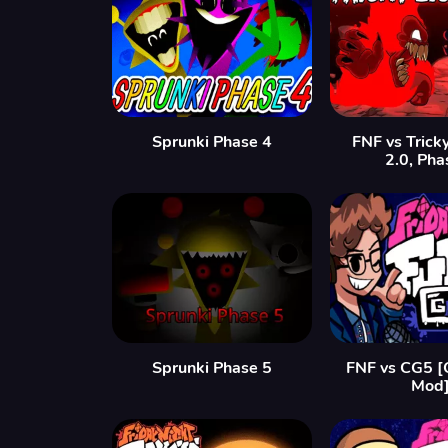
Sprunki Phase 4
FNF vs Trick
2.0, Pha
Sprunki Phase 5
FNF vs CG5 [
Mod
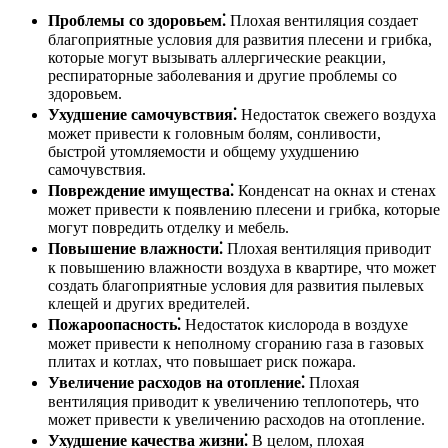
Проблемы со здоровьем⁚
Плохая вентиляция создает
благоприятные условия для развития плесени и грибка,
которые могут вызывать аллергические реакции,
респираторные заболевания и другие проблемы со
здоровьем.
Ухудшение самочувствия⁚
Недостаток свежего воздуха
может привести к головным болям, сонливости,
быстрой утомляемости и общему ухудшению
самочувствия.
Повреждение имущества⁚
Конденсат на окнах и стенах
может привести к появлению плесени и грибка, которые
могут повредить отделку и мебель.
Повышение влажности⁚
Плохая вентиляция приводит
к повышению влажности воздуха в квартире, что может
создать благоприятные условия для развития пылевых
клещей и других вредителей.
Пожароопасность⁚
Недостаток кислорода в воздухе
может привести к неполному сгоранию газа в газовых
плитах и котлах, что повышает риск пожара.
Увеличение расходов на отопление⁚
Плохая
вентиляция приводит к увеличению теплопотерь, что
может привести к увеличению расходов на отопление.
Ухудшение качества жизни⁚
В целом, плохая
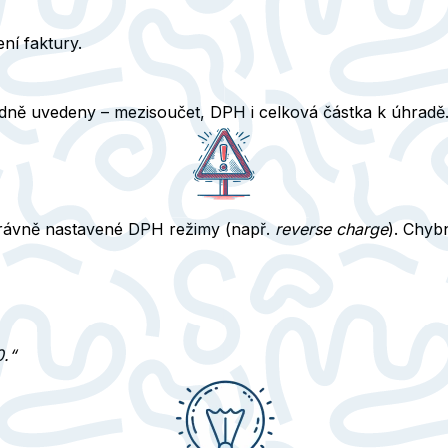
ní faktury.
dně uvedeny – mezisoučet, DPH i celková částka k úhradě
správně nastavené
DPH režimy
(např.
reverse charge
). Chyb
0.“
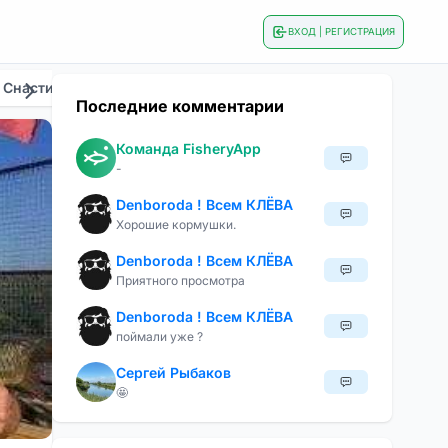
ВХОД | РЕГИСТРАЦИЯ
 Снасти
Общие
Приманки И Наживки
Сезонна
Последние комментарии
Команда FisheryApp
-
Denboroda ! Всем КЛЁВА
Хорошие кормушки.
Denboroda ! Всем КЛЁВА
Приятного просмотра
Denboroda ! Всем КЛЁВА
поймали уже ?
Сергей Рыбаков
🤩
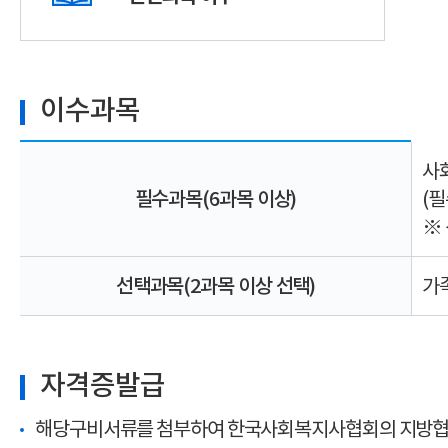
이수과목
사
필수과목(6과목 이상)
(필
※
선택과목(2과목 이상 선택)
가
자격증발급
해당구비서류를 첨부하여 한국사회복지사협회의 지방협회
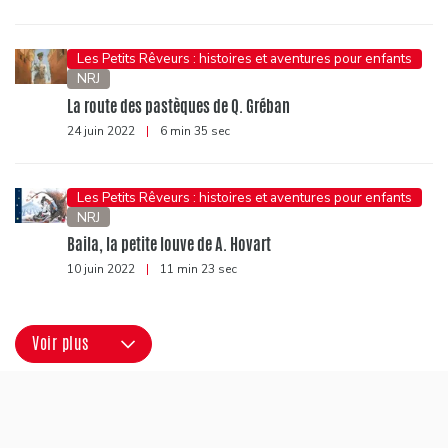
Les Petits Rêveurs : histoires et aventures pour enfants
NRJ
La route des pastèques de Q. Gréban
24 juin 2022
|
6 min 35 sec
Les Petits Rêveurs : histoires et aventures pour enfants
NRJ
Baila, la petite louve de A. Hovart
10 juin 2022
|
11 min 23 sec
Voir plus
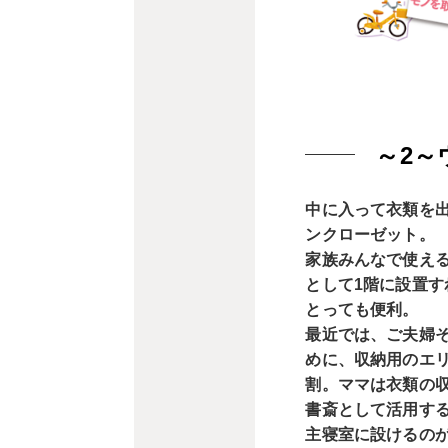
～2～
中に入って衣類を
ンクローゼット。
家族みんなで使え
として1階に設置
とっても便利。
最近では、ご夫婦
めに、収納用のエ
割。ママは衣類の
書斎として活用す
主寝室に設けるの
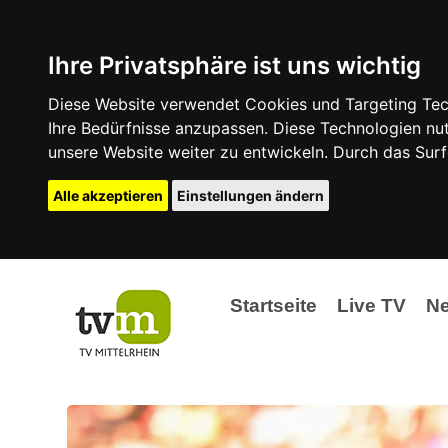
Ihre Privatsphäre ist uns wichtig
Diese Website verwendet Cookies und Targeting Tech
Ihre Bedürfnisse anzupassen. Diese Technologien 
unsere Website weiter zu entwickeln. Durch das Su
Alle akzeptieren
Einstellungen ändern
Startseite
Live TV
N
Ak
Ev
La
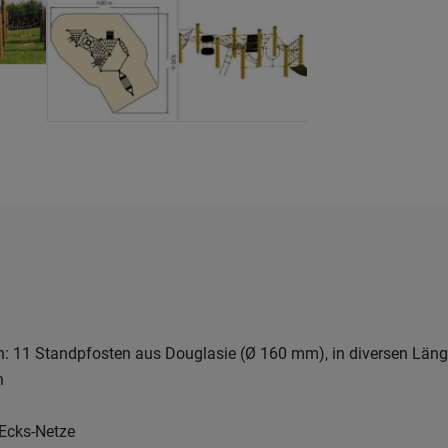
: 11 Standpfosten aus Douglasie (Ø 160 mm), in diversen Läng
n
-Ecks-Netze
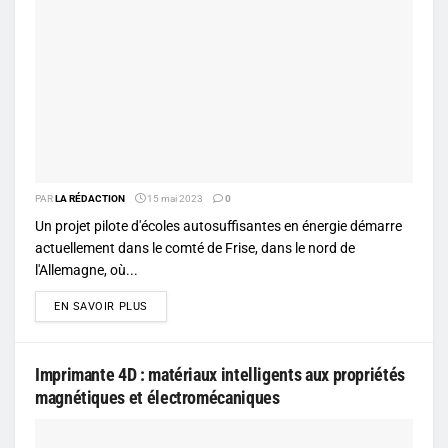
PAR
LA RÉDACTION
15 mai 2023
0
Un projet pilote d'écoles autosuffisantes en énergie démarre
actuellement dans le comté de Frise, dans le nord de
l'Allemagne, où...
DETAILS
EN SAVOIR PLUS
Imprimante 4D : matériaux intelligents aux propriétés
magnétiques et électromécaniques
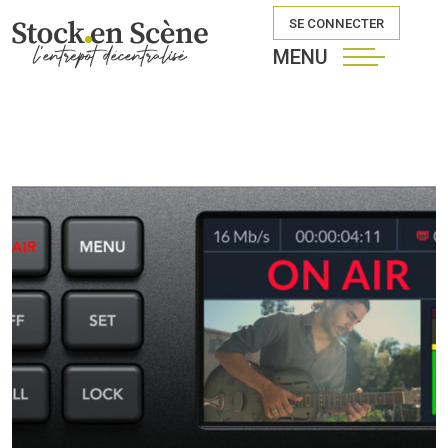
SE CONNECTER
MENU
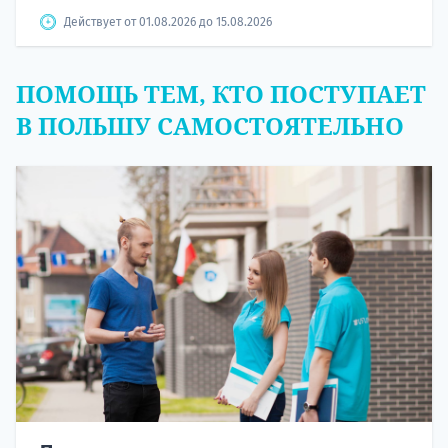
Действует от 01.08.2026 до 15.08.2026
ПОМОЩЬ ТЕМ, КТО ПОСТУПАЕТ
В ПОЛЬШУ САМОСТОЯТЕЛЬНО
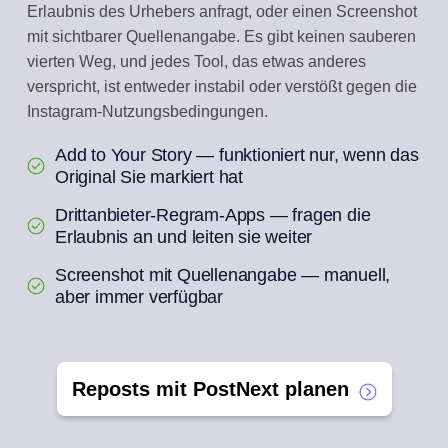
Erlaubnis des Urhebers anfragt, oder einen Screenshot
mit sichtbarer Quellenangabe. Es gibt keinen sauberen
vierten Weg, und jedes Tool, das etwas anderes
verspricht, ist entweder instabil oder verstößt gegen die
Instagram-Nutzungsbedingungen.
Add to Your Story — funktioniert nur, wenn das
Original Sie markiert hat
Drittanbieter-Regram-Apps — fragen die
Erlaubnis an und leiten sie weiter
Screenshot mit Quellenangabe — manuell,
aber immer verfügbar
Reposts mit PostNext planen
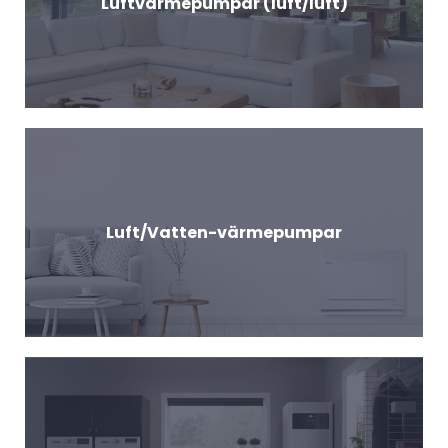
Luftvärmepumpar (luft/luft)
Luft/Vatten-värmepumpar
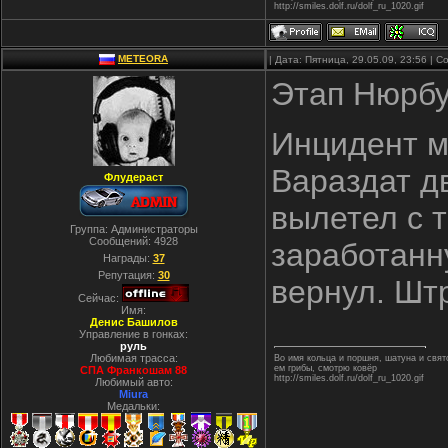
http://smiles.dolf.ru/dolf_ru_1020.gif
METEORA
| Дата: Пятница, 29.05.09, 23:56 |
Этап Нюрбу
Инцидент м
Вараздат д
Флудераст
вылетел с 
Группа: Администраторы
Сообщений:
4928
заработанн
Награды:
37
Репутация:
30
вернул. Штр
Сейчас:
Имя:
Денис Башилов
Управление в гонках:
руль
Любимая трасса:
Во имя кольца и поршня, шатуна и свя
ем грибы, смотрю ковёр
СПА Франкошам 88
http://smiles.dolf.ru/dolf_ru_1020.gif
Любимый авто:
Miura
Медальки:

--- --- ---

▶ [WHAT NEEDS TO BE DONE] All lines above containing the string "привести" are to be collected.

▶ [OUTPUT OF THE EXERCISE]
может привести к головным болям, сонливости,
может привести к появлению плесени и грибка, которые
может привести к неполному сгоранию газа в газовых
может привести к увеличению расходов на отопление.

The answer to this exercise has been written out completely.